==== Record excerpts ====

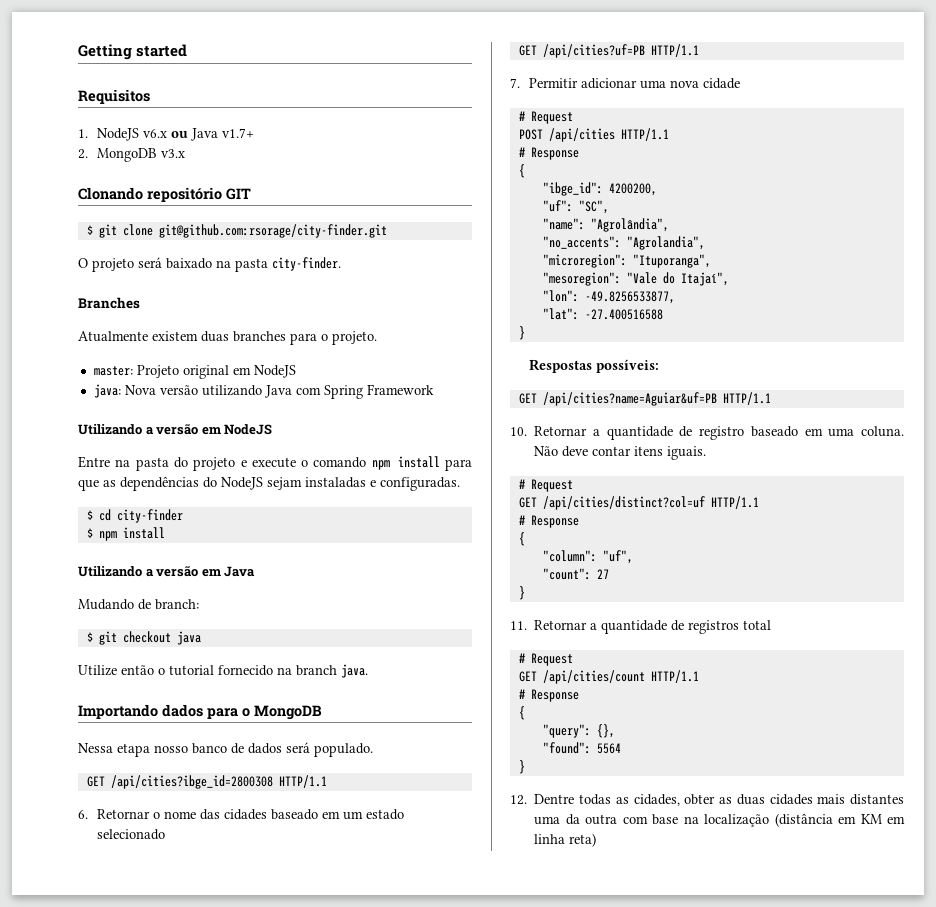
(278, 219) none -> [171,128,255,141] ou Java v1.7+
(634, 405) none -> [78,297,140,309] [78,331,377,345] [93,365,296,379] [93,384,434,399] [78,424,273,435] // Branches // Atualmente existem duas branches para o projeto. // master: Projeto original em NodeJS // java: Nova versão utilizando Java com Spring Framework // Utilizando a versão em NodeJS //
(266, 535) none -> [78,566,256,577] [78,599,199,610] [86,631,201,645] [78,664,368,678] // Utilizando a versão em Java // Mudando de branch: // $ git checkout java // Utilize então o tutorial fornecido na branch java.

====
==== Record excerpts ====

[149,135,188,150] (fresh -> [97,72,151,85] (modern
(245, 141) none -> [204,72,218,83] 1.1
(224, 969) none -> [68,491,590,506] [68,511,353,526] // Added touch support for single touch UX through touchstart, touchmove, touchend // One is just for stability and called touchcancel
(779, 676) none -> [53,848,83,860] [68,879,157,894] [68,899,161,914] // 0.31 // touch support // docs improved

====

In the listing above, find the line with "(278, 219) none" and the line with "(266, 535) none"; output exactly those lines and all lines between them.

(278, 219) none -> [171,128,255,141] ou Java v1.7+
(634, 405) none -> [78,297,140,309] [78,331,377,345] [93,365,296,379] [93,384,434,399] [78,424,273,435] // Branches // Atualmente existem duas branches para o projeto. // master: Projeto original em NodeJS // java: Nova versão utilizando Java com Spring Framework // Utilizando a versão em NodeJS //
(266, 535) none -> [78,566,256,577] [78,599,199,610] [86,631,201,645] [78,664,368,678] // Utilizando a versão em Java // Mudando de branch: // $ git checkout java // Utilize então o tutorial fornecido na branch java.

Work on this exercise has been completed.